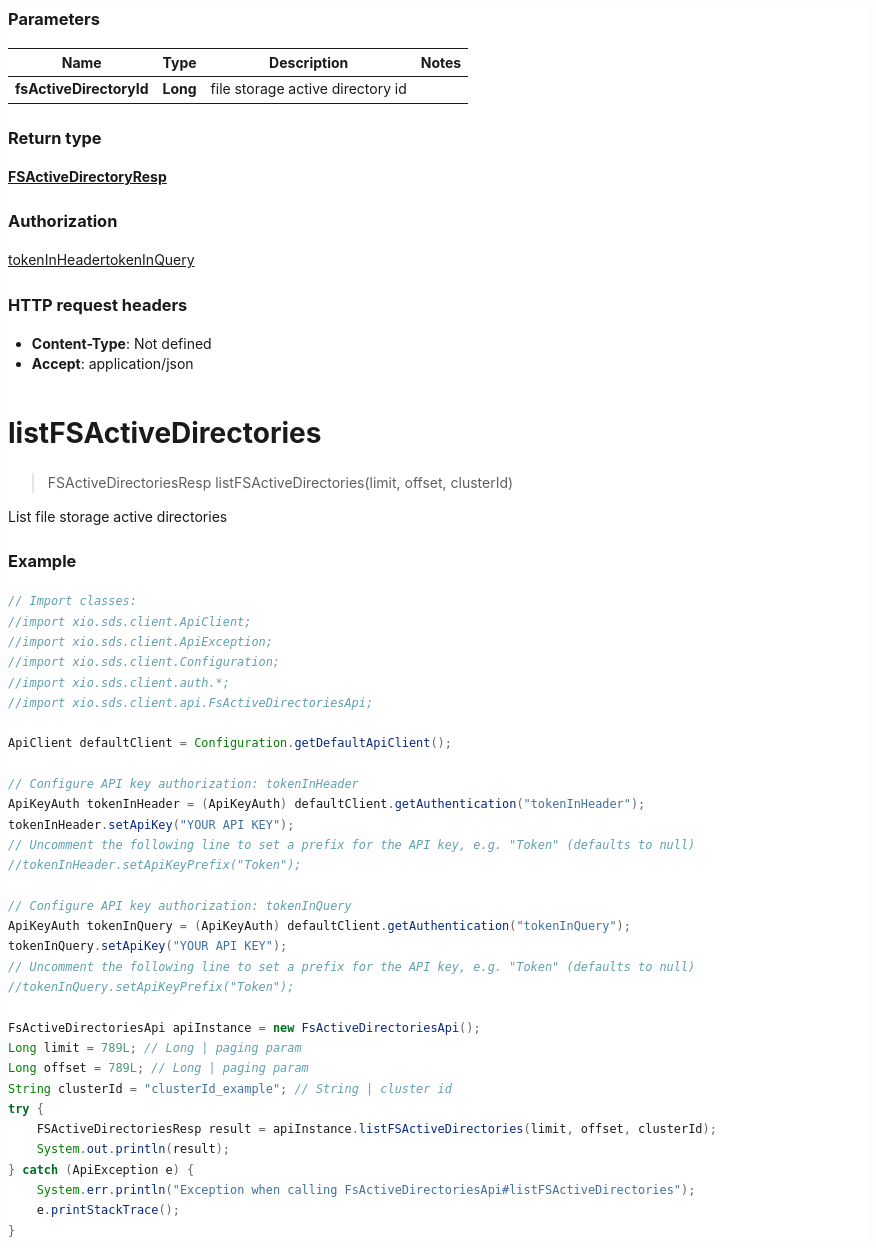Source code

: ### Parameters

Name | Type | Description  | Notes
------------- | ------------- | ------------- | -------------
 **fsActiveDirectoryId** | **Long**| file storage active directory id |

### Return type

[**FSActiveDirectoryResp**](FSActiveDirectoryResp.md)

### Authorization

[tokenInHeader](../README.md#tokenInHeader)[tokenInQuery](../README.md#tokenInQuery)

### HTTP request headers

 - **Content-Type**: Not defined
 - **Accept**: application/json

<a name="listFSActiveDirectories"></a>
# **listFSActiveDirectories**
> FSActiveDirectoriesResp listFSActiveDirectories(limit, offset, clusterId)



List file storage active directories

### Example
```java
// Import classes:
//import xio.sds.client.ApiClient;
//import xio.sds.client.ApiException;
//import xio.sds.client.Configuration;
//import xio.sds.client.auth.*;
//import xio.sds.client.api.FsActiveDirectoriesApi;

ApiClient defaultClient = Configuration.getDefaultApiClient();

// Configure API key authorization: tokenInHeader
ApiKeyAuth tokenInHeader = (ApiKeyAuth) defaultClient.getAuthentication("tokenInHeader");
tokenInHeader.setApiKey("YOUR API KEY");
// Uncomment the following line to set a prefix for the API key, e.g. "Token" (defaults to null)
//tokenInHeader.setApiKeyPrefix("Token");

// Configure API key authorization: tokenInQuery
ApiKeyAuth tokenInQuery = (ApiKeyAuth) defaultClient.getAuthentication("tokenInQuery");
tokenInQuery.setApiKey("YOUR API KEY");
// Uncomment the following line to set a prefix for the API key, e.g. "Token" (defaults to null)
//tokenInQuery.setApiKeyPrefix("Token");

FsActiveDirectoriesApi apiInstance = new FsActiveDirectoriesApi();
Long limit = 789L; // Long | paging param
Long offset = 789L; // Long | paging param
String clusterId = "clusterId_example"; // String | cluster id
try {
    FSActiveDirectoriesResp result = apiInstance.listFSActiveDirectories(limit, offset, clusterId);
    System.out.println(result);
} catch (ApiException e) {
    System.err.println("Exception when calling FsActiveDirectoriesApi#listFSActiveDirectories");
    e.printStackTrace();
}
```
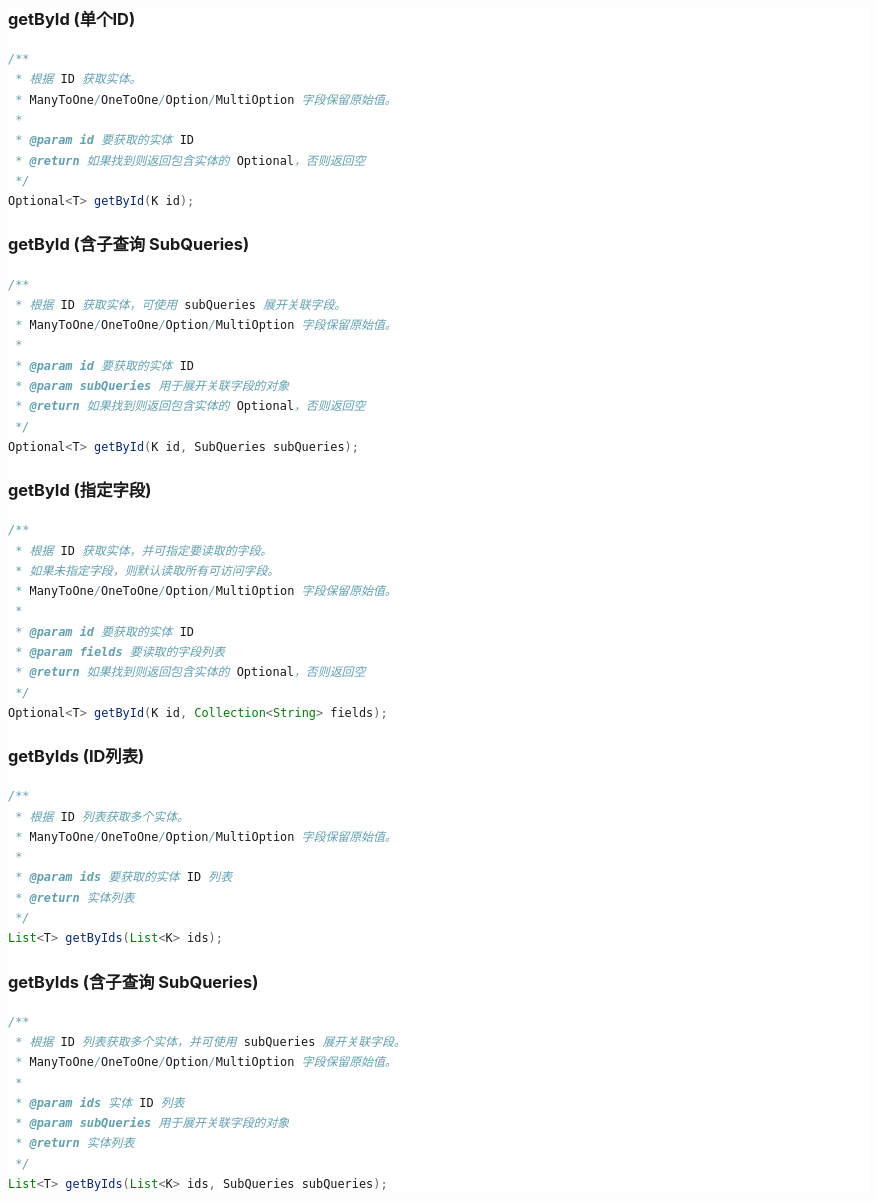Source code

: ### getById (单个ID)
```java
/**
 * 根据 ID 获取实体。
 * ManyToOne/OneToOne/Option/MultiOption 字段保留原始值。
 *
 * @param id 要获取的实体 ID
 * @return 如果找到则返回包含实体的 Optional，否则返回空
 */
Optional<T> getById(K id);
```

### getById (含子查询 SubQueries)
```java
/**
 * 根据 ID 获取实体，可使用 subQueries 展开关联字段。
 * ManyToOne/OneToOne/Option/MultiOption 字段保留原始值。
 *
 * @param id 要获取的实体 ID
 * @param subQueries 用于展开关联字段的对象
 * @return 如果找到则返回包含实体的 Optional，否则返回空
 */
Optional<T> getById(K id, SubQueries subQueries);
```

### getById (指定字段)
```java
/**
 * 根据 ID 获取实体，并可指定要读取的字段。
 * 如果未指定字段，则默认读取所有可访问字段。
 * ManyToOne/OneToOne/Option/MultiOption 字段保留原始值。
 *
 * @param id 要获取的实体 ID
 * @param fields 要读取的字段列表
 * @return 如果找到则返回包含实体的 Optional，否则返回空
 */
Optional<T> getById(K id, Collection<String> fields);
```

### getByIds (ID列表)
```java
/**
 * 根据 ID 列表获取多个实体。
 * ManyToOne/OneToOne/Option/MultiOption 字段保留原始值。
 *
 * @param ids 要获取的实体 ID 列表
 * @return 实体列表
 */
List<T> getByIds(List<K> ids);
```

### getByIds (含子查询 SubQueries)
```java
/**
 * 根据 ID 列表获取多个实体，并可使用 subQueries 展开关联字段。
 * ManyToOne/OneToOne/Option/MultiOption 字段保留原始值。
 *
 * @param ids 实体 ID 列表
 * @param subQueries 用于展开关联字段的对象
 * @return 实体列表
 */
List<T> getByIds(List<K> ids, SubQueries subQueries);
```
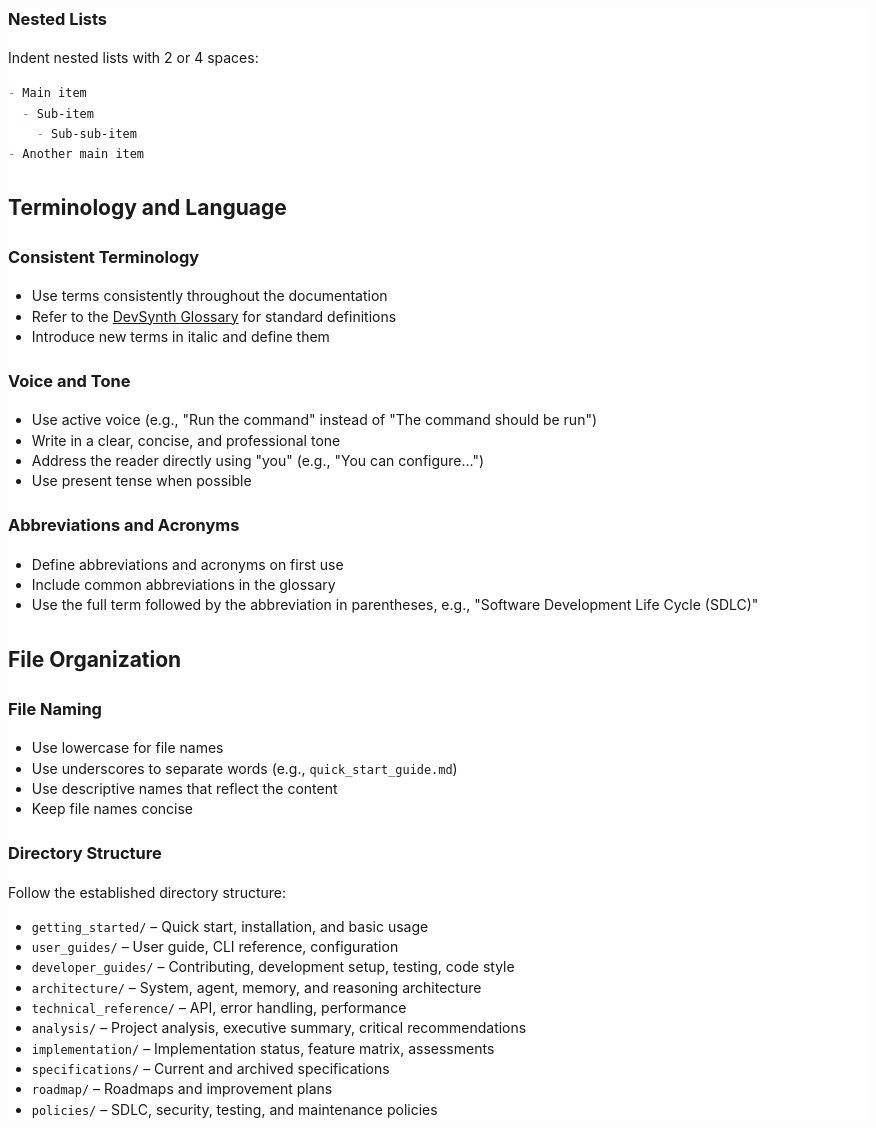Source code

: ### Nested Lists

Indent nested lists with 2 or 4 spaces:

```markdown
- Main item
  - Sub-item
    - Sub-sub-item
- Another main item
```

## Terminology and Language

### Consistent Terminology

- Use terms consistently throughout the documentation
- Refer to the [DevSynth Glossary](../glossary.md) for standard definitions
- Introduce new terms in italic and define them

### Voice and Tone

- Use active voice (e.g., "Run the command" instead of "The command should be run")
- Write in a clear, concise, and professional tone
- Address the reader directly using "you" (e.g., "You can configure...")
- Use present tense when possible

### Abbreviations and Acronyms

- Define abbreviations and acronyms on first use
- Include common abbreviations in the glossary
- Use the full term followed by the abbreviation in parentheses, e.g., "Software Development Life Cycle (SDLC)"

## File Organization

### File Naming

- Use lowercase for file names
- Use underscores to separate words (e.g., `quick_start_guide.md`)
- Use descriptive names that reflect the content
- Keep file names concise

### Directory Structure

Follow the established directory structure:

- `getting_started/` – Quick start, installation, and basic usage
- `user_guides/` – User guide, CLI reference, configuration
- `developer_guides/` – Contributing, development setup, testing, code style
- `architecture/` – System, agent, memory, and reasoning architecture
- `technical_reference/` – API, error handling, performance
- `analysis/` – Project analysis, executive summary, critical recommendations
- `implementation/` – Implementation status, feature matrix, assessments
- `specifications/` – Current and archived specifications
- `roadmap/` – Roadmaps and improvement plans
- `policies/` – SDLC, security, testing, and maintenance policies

--

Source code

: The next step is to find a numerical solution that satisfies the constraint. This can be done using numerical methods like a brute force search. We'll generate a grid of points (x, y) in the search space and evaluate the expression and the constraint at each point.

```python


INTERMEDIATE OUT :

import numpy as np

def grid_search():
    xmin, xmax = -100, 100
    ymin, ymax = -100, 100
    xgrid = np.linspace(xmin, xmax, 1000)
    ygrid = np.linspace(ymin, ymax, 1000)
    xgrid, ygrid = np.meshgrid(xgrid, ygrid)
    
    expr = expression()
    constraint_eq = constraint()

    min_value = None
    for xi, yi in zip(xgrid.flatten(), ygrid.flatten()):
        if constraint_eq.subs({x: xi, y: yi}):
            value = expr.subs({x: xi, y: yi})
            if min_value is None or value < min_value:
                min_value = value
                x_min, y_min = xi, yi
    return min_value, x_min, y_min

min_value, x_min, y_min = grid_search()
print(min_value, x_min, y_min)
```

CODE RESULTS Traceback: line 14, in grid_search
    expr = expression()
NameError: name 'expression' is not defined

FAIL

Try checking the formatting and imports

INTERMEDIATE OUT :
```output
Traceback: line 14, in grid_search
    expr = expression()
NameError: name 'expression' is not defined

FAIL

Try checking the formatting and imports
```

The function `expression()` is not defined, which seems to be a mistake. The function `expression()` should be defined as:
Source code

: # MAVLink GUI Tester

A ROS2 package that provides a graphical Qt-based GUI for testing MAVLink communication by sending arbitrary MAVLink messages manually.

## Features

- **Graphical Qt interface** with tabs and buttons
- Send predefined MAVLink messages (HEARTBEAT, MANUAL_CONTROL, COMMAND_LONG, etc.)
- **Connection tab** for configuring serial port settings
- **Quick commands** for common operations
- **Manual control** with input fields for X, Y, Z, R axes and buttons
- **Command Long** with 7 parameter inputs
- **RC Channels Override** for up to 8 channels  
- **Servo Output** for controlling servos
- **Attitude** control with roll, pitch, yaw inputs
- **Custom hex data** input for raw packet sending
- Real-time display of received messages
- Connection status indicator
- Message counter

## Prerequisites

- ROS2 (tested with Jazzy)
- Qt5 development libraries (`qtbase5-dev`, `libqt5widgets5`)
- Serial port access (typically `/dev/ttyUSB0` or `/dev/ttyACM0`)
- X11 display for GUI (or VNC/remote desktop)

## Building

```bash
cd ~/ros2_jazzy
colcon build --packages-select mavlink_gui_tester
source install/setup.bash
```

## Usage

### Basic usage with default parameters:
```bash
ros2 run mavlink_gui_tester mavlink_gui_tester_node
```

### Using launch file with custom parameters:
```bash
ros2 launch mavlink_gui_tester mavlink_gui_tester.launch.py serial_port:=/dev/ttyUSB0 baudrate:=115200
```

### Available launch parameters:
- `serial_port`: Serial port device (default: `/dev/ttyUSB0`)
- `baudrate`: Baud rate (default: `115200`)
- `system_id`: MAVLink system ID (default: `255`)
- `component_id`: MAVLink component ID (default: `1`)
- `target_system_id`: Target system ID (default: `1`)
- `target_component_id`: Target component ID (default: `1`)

==

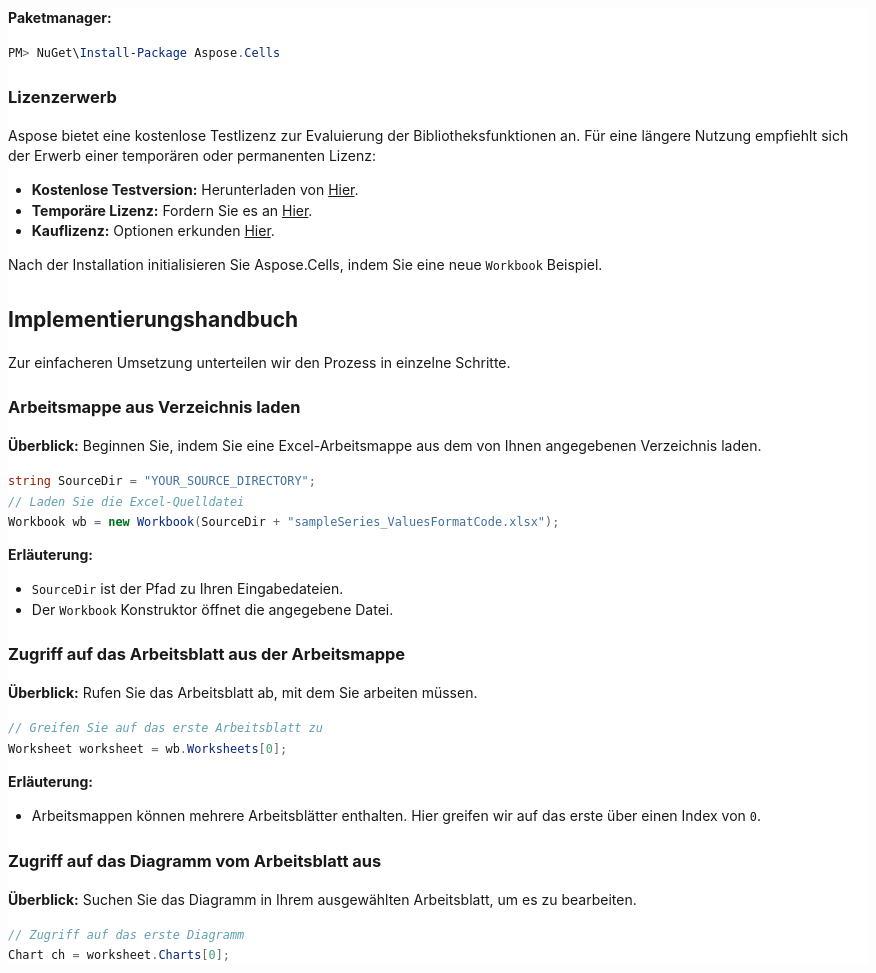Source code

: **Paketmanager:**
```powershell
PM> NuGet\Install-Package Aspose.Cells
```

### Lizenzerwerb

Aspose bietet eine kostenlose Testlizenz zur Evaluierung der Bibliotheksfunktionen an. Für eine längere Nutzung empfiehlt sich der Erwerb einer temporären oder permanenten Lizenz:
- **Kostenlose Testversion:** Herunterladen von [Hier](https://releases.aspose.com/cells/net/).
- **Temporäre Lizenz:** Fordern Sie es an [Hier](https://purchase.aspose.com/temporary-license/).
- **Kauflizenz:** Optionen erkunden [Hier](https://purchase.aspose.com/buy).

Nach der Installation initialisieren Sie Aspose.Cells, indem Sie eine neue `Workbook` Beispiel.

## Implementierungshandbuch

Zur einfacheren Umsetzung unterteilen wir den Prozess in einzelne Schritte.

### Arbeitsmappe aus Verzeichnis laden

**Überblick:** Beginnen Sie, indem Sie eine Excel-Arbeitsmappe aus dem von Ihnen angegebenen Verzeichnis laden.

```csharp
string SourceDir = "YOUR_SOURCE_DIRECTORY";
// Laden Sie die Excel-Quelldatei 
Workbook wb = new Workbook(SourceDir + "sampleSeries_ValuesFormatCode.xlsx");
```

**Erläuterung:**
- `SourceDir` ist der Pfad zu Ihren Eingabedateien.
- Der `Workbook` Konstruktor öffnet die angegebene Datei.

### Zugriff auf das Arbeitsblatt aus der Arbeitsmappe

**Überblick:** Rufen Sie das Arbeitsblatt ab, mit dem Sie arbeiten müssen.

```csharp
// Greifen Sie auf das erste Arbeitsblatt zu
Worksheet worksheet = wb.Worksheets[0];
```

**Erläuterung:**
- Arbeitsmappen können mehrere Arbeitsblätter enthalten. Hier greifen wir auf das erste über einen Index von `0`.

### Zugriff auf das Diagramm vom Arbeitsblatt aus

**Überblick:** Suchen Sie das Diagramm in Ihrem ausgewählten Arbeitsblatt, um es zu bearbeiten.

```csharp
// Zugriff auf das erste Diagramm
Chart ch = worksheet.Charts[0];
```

→ Problem to work on:
Reproduce exactly the lines above from the line with "- Keep file names concise" to the line with "feature matrix, assessments", including both, and add nothing.

→ Solution to the problem:
- Keep file names concise

### Directory Structure

Follow the established directory structure:

- `getting_started/` – Quick start, installation, and basic usage
- `user_guides/` – User guide, CLI reference, configuration
- `developer_guides/` – Contributing, development setup, testing, code style
- `architecture/` – System, agent, memory, and reasoning architecture
- `technical_reference/` – API, error handling, performance
- `analysis/` – Project analysis, executive summary, critical recommendations
- `implementation/` – Implementation status, feature matrix, assessments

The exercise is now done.